## What you should do
List each line of the data that holds the string "evenodd", please.

## Collected data

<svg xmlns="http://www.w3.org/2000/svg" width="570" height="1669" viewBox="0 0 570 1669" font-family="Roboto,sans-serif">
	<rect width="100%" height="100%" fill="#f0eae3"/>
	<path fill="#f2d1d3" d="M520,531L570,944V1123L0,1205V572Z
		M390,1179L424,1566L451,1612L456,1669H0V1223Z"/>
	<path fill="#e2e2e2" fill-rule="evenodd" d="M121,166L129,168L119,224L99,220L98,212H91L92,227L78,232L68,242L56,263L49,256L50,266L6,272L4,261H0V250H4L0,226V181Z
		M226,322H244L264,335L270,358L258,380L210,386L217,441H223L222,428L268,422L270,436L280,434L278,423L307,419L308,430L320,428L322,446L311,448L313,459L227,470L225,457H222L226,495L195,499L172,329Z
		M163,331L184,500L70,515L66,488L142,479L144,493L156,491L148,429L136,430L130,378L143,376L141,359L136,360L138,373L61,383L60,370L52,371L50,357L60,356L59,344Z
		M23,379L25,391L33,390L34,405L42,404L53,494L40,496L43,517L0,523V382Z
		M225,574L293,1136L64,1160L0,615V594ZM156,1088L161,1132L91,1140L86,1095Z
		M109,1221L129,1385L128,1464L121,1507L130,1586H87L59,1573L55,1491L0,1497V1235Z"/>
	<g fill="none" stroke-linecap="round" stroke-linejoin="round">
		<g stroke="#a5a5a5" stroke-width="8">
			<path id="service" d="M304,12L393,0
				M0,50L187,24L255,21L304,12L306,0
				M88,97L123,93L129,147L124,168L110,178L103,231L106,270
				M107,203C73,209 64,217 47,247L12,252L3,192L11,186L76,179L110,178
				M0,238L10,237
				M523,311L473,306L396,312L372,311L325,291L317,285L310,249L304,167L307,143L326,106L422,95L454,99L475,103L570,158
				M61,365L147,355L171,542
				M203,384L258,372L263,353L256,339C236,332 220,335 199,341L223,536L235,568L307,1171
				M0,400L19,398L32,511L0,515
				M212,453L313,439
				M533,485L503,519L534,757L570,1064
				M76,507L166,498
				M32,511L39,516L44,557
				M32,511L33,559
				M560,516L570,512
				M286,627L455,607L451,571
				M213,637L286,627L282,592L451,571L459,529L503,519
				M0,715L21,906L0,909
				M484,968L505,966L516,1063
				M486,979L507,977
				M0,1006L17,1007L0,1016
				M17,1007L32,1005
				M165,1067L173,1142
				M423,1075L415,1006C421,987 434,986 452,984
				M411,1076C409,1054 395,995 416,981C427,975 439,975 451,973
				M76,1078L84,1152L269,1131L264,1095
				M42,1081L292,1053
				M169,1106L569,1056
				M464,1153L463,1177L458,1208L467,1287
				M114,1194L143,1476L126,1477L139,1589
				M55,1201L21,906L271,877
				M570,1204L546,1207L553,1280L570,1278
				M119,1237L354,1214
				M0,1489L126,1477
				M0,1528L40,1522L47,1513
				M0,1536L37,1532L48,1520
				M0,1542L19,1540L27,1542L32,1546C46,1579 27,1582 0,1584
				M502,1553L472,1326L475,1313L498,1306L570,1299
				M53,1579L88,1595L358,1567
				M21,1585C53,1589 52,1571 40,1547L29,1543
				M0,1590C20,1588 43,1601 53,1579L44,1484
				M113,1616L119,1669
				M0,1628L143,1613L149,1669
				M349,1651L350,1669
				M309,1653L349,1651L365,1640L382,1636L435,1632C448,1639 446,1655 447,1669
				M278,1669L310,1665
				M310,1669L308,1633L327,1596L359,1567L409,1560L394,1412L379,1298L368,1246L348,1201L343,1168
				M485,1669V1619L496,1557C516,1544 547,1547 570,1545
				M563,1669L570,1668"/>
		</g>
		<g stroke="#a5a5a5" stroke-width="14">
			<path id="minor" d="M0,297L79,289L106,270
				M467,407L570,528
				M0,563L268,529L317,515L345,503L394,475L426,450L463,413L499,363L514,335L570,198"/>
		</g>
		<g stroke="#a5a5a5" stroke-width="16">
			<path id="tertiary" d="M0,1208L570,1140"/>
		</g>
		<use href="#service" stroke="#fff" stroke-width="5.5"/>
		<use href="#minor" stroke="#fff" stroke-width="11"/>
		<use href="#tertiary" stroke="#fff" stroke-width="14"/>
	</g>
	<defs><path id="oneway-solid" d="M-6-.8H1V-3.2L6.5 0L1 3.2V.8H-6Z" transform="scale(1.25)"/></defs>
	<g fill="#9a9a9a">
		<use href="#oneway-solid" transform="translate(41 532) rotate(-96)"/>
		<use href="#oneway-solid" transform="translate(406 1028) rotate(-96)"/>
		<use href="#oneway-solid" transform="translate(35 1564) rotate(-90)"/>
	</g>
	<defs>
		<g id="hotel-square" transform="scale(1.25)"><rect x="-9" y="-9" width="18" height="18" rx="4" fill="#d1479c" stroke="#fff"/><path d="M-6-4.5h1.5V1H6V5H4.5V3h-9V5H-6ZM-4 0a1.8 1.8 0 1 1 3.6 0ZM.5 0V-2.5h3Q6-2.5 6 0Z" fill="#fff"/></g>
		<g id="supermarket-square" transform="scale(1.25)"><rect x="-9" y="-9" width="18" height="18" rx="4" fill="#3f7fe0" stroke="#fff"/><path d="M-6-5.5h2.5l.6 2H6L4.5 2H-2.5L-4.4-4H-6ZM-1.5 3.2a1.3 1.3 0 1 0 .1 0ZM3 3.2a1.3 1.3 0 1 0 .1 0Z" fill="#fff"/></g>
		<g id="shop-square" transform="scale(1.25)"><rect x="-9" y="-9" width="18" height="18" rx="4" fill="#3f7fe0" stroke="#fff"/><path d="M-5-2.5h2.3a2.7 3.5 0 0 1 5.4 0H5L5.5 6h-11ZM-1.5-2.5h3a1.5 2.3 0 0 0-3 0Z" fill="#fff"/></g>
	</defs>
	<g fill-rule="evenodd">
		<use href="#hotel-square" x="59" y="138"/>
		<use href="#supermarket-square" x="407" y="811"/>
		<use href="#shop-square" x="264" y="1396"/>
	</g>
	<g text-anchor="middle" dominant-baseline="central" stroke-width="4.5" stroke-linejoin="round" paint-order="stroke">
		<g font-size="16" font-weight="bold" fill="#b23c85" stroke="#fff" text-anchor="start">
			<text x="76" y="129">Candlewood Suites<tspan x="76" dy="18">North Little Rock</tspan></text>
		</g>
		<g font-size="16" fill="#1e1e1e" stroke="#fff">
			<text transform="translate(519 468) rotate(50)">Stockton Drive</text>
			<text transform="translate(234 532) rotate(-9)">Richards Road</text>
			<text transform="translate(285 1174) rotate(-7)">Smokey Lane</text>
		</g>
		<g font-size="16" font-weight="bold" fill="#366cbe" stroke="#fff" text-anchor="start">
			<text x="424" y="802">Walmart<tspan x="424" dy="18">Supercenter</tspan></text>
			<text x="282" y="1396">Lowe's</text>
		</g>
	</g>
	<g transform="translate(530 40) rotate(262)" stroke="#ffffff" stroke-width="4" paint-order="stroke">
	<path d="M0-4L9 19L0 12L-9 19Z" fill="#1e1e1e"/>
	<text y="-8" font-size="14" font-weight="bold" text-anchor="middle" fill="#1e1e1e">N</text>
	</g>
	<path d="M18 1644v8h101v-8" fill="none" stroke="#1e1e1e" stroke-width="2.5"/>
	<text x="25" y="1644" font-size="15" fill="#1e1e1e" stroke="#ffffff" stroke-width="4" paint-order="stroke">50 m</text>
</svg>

## Answer to this task
	<path fill="#e2e2e2" fill-rule="evenodd" d="M121,166L129,168L119,224L99,220L98,212H91L92,227L78,232L68,242L56,263L49,256L50,266L6,272L4,261H0V250H4L0,226V181Z
	<g fill-rule="evenodd">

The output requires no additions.